Reputation: 4038
I am trying to follow the course here http://cs231n.github.io/optimization-1/ , in the section Computing the gradient numerically with finite differences, they have provided a code snippet that should computer the gradient given a function and an array. I tried to run this using my own function and numpy array as an input and I get the following error:
ValueError Traceback (most recent call last)
<ipython-input-18-31c1f1d6169c> in <module>()
2 return a
3
----> 4 eval_numerical_gradient(f,np.array([1,2,3,4,5]))
<ipython-input-12-d6bea4220895> in eval_numerical_gradient(f, x)
28 print(x[ix])
29 # compute the partial derivative
---> 30 grad[ix] = (fxh - fx) / h # the slope
31 it.iternext() # step to next dimension
32
ValueError: setting an array element with a sequence.
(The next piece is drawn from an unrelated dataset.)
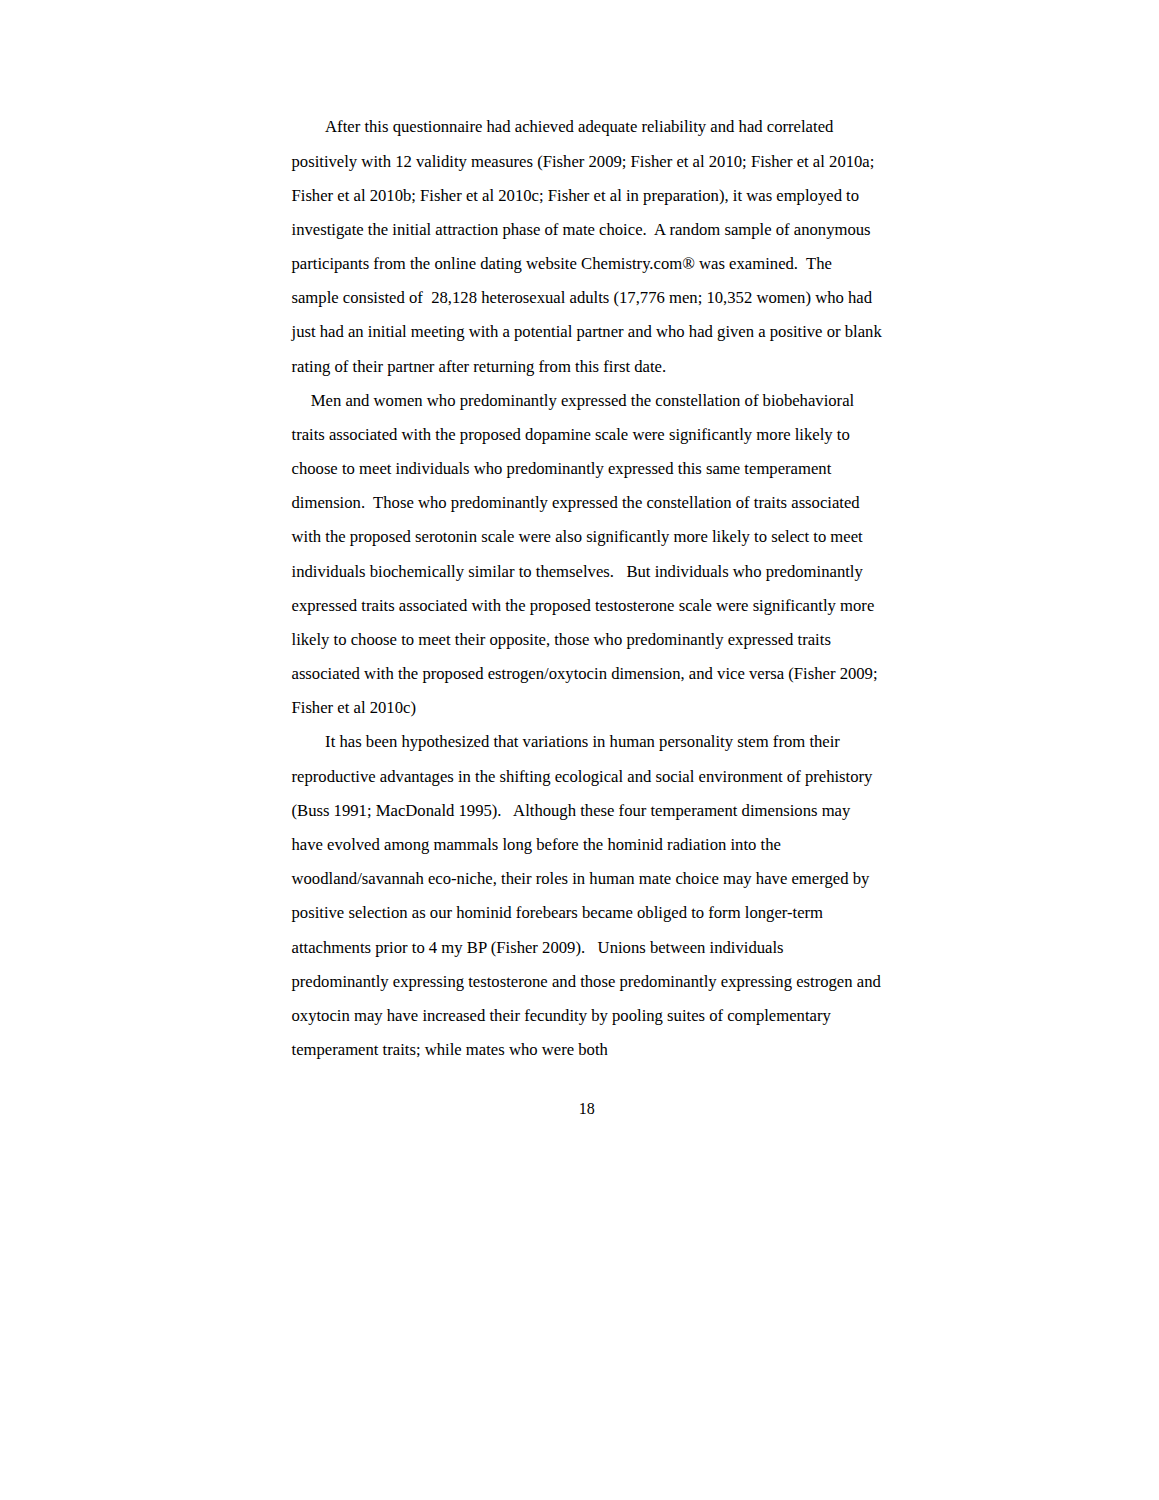After this questionnaire had achieved adequate reliability and had correlated positively with 12 validity measures (Fisher 2009; Fisher et al 2010; Fisher et al 2010a; Fisher et al 2010b; Fisher et al 2010c; Fisher et al in preparation), it was employed to investigate the initial attraction phase of mate choice. A random sample of anonymous participants from the online dating website Chemistry.com® was examined. The sample consisted of 28,128 heterosexual adults (17,776 men; 10,352 women) who had just had an initial meeting with a potential partner and who had given a positive or blank rating of their partner after returning from this first date.
Men and women who predominantly expressed the constellation of biobehavioral traits associated with the proposed dopamine scale were significantly more likely to choose to meet individuals who predominantly expressed this same temperament dimension. Those who predominantly expressed the constellation of traits associated with the proposed serotonin scale were also significantly more likely to select to meet individuals biochemically similar to themselves. But individuals who predominantly expressed traits associated with the proposed testosterone scale were significantly more likely to choose to meet their opposite, those who predominantly expressed traits associated with the proposed estrogen/oxytocin dimension, and vice versa (Fisher 2009; Fisher et al 2010c)
It has been hypothesized that variations in human personality stem from their reproductive advantages in the shifting ecological and social environment of prehistory (Buss 1991; MacDonald 1995). Although these four temperament dimensions may have evolved among mammals long before the hominid radiation into the woodland/savannah eco-niche, their roles in human mate choice may have emerged by positive selection as our hominid forebears became obliged to form longer-term attachments prior to 4 my BP (Fisher 2009). Unions between individuals predominantly expressing testosterone and those predominantly expressing estrogen and oxytocin may have increased their fecundity by pooling suites of complementary temperament traits; while mates who were both
18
I understand the error is because it cannot assign grad[ix] a sequence, I also tried with a column array and got the same error.
Here is the code:
def eval_numerical_gradient(f, x):
"""
a naive implementation of numerical gradient of f at x
- f should be a function that takes a single argument
- x is the point (numpy array) to evaluate the gradient at
"""
fx = f(x) # evaluate function value at original point
print(x)
print(fx)
grad = np.zeros(x.shape)
h = 0.00001
# iterate over all indexes in x
it = np.nditer(x, flags=['multi_index'], op_flags=['readwrite'])
while not it.finished:
print(it)
# evaluate function at x+h
ix = it.multi_index
print(ix)
old_value = x[ix]
print(old_value)
x[ix] = old_value + h # increment by h
print(x)
fxh = f(x) # evalute f(x + h)
print(fxh)
x[ix] = old_value # restore to previous value (very important!)
print(x[ix])
# compute the partial derivative
grad[ix] = (fxh - fx) / h # the slope
it.iternext() # step to next dimension
return grad
My question is: is my input of a numpy array (row and column) wrong? Can somebody explain why this is happening?
Sample input :
def f(a):
return a
eval_numerical_gradient(f,np.array([[1],[2],[3]]))
and
def f(a):
return a
eval_numerical_gradient(f,np.array([1,2,3]))
Upvotes: 1
Views: 358
Reputation: 578
I suggest the following fix for eval_numerical_gradient(f, x)
:
fxh = f(x)
with fxh = f(x[ix])
grad[ix] = (fxh - fx) / h
with grad[ix] = (fxh - fx[ix]) / h
And make your input matrix with float number entries, e.g.,
eval_numerical_gradient(f,np.array([[1],[2],[3]], dtype=np.float))
Upvotes: 2